(56e) Exploring Enzymology for New Industrial Syntheses

In this seminar, I discuss the chemistry, structural and mechanistic features of the enzymes chorismate lyase and cytochrome P450 that make them attractive catalysts for synthesizing important compounds in the fine chemical, pharmaceutical and synthetic materials industries. Chorismate, a key intermediate in the aromatic amino acid metabolic pathway (shikimate pathway) found in all microorganisms and plants, is converted to para-hydroxybenzoate, a valuable monomer for polymer synthesis. There are several competing pathways for chorismate in whole cell production methods, and the direct enzymatic conversion of chorismate would be an attractive alternative process if the product inhibition limitations of the wild-type enzyme could be eliminated. In this presentation, our studies of the functional and structural features of chorismate lyase that lead to this product inhibition are described.
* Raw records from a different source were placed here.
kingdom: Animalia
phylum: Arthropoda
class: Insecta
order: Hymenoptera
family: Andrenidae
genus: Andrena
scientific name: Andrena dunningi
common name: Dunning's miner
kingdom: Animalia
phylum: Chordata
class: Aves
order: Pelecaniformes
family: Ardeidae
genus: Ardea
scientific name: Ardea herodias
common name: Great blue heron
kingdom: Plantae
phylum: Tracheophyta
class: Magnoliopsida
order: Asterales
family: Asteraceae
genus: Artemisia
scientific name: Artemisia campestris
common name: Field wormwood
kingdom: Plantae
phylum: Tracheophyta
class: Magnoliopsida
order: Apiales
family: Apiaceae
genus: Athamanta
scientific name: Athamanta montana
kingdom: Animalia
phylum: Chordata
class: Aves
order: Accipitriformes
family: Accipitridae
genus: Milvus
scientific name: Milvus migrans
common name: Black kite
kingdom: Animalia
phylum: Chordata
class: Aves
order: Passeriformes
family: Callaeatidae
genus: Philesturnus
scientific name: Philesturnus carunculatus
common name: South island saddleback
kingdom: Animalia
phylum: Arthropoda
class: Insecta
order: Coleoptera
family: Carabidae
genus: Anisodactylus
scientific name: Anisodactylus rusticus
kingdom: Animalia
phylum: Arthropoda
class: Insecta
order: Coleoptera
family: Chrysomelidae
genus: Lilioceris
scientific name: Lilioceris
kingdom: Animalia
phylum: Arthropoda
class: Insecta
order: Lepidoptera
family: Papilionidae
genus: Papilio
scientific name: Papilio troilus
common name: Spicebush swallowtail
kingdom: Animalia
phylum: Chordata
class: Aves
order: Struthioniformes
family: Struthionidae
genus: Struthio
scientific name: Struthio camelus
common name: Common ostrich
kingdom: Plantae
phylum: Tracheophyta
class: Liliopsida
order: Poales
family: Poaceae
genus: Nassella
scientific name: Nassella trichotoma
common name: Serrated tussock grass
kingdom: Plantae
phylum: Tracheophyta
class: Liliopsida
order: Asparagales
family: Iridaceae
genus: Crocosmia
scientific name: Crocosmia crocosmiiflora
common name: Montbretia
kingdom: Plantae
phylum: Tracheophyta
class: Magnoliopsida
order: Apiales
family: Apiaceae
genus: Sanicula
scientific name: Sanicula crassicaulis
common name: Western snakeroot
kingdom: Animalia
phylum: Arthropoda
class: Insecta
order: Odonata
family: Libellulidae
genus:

The cytochrome P450 family of enzymes is well studied because of their importance in many physiological biotransformations such as hormone synthesis, pro-drug activation, and clearance of xenobiotic compounds. The products of P450 activity are often compounds that have been hydroxylated with high regio- and stereo-specificity. This presentation describes our studies to characterize patterns of hydroxylation for products made by the P450 catalyzed conversion of styrene, benzocycloarenes, and halocarbons. I also describe our spectroscopic and electrochemical measurements to understand the multi-protein associations required to bring about P450 catalytic reactions, and our innovations to bypass some of the limitations that arise from the need for these associations when adapting the exquisite synthesis potential of these enzyme systems to industrial biotransformations.